Conversely, cheddar cheese distributions would work against allopatric speciation models. Dense occupation of a range would effectively decrease the overall periphery of a geographic range. Greater adjacency between populations would encourage gene flow, which would demand stronger reinforcing selection for incipient species to remain independent (Servedio and Kirkpatrick 1997). Moreover, the niche breadth that would favor dense occupation of geographic ranges could reduce the intensity of reinforcing selection and thus make it easier for gene flow to prevent complete speciation (Servedio and Noor 2003; Hoskin et al. 2005).

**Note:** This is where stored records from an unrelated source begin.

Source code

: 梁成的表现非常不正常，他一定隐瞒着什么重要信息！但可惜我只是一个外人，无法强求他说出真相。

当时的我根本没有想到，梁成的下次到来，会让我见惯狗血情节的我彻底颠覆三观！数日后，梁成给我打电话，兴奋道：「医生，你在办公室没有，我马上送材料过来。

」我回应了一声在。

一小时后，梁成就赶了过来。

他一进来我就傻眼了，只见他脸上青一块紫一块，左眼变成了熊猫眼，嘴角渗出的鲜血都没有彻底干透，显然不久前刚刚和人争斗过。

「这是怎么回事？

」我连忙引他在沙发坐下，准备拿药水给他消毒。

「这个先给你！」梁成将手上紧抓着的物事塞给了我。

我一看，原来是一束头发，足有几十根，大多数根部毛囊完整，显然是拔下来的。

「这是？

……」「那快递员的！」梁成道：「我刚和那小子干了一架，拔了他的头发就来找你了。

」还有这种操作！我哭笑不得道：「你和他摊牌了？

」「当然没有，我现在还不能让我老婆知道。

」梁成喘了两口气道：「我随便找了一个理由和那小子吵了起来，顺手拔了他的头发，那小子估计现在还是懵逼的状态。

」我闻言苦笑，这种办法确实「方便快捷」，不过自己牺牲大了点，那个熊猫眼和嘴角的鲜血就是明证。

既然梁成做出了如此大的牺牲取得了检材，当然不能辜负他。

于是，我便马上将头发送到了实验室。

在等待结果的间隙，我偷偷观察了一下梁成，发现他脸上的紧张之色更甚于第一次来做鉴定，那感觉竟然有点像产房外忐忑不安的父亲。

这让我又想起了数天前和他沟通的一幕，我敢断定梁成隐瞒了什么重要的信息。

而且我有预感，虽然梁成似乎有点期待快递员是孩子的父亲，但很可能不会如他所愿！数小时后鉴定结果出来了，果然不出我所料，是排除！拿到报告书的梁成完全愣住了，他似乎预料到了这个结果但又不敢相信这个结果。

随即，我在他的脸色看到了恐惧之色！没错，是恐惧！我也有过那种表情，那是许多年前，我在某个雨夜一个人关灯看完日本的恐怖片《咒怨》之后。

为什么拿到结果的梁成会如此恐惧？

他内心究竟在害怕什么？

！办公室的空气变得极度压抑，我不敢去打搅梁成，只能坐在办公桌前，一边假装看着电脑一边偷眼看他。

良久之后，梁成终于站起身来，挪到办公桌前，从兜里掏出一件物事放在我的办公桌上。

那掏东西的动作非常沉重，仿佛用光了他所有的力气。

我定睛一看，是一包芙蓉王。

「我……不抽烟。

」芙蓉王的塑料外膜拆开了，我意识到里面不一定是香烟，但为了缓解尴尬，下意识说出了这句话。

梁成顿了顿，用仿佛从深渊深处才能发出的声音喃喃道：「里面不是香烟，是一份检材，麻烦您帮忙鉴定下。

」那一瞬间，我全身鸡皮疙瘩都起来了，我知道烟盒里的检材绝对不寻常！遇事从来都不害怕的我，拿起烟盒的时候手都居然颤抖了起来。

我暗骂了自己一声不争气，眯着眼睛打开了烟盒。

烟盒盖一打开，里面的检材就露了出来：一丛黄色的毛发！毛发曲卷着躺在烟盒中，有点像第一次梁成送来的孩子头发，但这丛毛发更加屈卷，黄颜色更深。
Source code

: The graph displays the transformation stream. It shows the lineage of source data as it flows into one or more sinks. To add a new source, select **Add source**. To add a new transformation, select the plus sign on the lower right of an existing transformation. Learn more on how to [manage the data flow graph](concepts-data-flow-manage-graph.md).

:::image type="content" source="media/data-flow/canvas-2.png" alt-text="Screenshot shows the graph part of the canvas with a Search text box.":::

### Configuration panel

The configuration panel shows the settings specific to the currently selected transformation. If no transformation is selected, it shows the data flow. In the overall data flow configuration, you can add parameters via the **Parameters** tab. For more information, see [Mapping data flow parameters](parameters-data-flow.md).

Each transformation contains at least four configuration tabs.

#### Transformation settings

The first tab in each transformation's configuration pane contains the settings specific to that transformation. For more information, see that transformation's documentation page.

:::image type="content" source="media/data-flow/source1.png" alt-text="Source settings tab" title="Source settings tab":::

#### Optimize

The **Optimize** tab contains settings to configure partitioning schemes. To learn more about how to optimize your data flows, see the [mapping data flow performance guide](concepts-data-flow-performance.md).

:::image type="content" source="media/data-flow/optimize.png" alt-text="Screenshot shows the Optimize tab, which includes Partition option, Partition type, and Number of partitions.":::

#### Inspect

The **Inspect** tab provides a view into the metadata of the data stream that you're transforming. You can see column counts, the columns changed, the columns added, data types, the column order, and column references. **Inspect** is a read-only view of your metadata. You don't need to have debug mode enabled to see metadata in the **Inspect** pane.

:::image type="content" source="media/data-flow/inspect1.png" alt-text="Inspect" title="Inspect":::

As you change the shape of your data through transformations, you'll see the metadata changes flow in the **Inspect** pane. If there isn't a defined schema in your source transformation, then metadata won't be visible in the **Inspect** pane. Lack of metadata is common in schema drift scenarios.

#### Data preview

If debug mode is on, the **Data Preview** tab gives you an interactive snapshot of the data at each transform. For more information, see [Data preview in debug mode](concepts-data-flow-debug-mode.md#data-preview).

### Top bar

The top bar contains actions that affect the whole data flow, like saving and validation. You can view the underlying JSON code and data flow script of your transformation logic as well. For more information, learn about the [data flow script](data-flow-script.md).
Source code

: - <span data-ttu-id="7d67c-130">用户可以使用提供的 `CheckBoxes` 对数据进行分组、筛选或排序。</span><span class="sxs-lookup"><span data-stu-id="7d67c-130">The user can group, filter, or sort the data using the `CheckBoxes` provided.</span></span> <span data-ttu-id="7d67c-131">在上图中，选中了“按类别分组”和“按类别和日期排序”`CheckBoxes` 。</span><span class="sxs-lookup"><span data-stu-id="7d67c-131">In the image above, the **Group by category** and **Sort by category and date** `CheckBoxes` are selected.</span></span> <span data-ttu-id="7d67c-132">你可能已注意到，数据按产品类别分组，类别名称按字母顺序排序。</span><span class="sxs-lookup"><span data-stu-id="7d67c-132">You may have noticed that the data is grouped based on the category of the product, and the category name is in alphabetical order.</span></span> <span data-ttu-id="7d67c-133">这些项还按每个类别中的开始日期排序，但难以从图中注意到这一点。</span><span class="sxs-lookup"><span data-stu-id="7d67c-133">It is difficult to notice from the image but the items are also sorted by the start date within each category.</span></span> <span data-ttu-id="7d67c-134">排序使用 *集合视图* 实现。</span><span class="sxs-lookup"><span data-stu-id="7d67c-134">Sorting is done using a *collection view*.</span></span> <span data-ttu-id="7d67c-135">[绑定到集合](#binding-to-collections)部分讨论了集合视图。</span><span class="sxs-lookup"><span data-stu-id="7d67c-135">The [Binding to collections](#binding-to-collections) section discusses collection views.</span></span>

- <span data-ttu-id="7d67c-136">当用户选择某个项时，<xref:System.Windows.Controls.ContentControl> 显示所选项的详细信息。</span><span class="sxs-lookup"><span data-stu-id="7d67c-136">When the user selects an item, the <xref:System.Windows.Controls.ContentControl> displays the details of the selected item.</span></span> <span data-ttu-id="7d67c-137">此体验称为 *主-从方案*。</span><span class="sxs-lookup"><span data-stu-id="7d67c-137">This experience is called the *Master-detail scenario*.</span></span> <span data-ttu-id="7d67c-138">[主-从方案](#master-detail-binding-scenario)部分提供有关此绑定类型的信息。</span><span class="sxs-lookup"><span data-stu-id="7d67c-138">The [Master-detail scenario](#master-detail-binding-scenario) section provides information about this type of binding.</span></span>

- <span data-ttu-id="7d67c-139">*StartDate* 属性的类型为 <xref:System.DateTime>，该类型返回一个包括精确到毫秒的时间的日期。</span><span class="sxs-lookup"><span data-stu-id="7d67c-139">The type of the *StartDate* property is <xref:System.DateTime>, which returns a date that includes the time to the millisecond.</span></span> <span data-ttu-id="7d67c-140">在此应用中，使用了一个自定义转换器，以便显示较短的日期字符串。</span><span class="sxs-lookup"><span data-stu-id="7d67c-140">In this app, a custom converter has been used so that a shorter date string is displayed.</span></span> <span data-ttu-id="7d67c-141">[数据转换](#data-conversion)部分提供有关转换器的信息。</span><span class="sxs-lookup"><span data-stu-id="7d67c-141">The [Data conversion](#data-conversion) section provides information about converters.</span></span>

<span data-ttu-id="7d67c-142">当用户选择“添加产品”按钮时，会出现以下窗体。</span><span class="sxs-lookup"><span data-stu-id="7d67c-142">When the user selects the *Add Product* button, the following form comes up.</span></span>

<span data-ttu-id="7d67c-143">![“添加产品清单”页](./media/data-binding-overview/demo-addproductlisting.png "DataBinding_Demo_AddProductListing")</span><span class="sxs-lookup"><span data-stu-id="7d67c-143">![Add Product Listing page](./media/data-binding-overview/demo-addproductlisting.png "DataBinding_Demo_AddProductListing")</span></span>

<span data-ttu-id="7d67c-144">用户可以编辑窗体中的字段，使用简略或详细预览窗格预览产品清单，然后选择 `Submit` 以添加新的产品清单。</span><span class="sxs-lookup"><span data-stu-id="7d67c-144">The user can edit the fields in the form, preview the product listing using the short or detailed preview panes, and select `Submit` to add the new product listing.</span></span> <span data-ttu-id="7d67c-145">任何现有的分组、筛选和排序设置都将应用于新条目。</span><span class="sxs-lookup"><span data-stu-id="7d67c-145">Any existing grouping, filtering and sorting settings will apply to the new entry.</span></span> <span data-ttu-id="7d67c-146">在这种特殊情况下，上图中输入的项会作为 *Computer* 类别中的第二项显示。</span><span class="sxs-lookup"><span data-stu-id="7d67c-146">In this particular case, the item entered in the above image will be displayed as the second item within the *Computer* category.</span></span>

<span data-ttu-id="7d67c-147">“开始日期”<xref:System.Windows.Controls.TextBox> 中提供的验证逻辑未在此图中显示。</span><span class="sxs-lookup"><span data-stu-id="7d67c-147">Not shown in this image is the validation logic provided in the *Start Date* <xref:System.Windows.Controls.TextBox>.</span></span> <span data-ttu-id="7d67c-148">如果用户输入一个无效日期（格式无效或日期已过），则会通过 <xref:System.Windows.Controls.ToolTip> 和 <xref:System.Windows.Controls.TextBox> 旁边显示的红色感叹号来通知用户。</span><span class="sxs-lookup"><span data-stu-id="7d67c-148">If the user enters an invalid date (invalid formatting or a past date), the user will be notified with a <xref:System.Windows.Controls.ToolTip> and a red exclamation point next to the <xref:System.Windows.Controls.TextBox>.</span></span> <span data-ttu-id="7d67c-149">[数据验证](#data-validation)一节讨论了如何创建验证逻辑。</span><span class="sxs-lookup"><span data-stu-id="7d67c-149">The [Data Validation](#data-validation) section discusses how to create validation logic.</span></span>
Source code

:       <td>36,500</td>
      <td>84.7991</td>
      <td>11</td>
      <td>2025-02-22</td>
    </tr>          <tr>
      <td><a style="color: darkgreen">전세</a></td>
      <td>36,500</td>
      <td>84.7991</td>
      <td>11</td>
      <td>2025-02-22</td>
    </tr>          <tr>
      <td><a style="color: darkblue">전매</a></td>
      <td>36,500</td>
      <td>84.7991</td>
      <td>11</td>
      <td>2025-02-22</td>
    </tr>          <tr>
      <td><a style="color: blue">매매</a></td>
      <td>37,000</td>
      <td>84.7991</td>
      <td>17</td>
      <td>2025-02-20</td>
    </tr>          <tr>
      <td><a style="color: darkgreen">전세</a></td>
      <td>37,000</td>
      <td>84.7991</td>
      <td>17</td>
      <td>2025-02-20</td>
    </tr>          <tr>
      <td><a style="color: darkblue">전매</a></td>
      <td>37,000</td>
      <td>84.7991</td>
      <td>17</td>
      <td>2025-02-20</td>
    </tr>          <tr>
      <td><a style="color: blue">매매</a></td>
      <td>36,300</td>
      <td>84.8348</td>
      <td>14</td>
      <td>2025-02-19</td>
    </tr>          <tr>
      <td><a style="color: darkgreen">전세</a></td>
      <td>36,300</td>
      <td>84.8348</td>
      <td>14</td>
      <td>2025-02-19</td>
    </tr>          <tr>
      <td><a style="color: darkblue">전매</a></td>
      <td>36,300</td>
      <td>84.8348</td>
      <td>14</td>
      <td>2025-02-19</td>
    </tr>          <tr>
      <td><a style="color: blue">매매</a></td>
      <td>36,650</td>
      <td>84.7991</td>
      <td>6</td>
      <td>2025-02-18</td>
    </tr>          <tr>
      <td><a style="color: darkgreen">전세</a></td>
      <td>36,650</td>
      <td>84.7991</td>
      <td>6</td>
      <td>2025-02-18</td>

The apparent disassociation between unexpectedly high genus-level occupancy and average subsampled species richness contradicts Brown’s (1984) suggestion that traits encouraging high occupancy should also encourage speciation. However, Brown’s model might still apply if we are contrasting closely related species (e.g., Wagner and Erwin 1995; Goldberg et al. 2011) and if we focus on geographic span. If two species have similar occupation densities within those ranges, then the one with the greater geographic range will have more periphery. Moreover, geographic range size should affect evolutionary potential over longer terms than the bins analyzed here. Many paleontological studies show negative correlations between extinction risk and geographic range size (e.g., Anstey 1986; Jablonski 1986, 1987; Miller 1997; Aberhan and Baumiller 2003; Jablonski and Hunt 2006; Kiessling and Aberhan 2007; Liow 2007; Foote et al. 2008; Harnik 2011; Heim and Peters 2011; Hopkins 2011; Foote and Miller 2013). Thus, broad geographic distribution with low occupancy might foster both high speciation within one interval and survival into the next interval. This would represent a difference between macroevolutionary success (i.e., numerous progeny and/or prolonged survival) and unusual macroecological success (i.e., high occupancy, given geographic ranges, and species richness). In other words, our results suggest that within-interval macroecological success is decoupled from macroevolutionary success in the short-term and possibly over the long term.

Future Directions

Although Linnaean taxonomy often is a good substitute for phylogeny (Soul and Friedman 2015), one obvious next step is to examine occupancy patterns in a phylogenetic context. Two studies (Wagner 2000; Carotenuto et al. 2010) indicate that occurrences and occupancy do show strong phylogenetic signal, which corroborates our interpretation of high occupancy being trait based. However, these results have implications for phylogenetic studies themselves. Researchers have begun using fossilized birth-death (FBD) analyses (e.g., Heath et al. 2014) for analyses of fossil taxa (e.g., Cau 2017; Wright 2017), in which sampling intensity affects both the likelihood and prior probabilities of phylogenies (e.g., Huelsenbeck and Rannala 1997; Foote et al. 1999; Wagner 2000). As noted above, occupancy is nearly identical to paleobiological concepts of sampling intensity (Liow 2013). Thus, FBD models should allow for occupancy and sampling rates to be randomly distributed across phylogeny. An even more general implication of our results is that macroecological theory should play a role in paleobiologists’ attempts to model sampling from the fossil record.

Our results also have implications for conservation biology. Anthropogenic homogenization of environments could be hurting the evolutionary potential of species-rich clades with many locally specialized species. Moreover, our Swiss cheese + peripheral isolation model requires that some holes in ranges ultimately include habitable regions. This is much less apt to be the case in the modern world than in the past (e.g., Lyons et al. 2016).